● **Data shown**
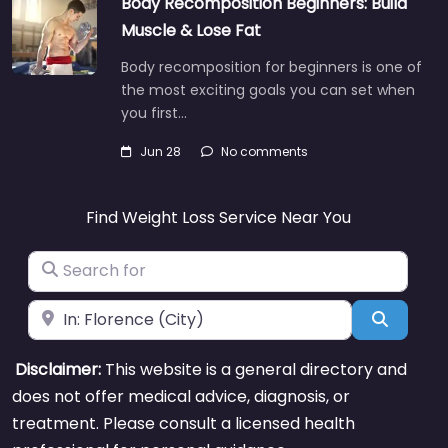
Body Recomposition Beginners: Build
Muscle & Lose Fat
Body recomposition for beginners is one of
the most exciting goals you can set when
you first…
Jun 28
No comments
Find Weight Loss Service Near You
Search for
Near
Search
Disclaimer:
This website is a general directory and
does not offer medical advice, diagnosis, or
treatment. Please consult a licensed health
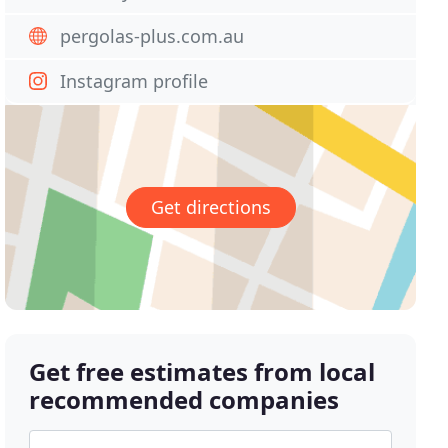
pergolas-plus.com.au
Instagram profile
Get directions
Get free estimates from local
recommended companies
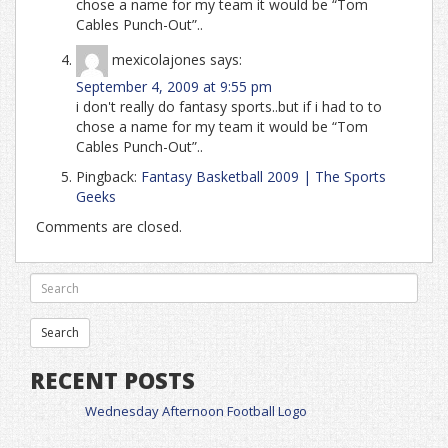
chose a name for my team it would be “Tom
Cables Punch-Out”..
mexicolajones
says:
September 4, 2009 at 9:55 pm
i don't really do fantasy sports..but if i had to to
chose a name for my team it would be “Tom
Cables Punch-Out”..
Pingback:
Fantasy Basketball 2009 | The Sports
Geeks
Comments are closed.
RECENT POSTS
Wednesday Afternoon Football Logo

● **The problem**
A verbatim copy of the listing is required, with all pictures left out.

● **Solution below**
Body Recomposition Beginners: Build
Muscle & Lose Fat
Body recomposition for beginners is one of
the most exciting goals you can set when
you first…
Jun 28
No comments
Find Weight Loss Service Near You
Search for
Near
Search
Disclaimer:
This website is a general directory and
does not offer medical advice, diagnosis, or
treatment. Please consult a licensed health
pergolas-plus.com.au
Instagram profile
Get directions
Get free estimates from local
recommended companies
chose a name for my team it would be “Tom
Cables Punch-Out”..
mexicolajones
says:
September 4, 2009 at 9:55 pm
i don't really do fantasy sports..but if i had to to
chose a name for my team it would be “Tom
Cables Punch-Out”..
Pingback:
Fantasy Basketball 2009 | The Sports
Geeks
Comments are closed.
RECENT POSTS
Wednesday Afternoon Football Logo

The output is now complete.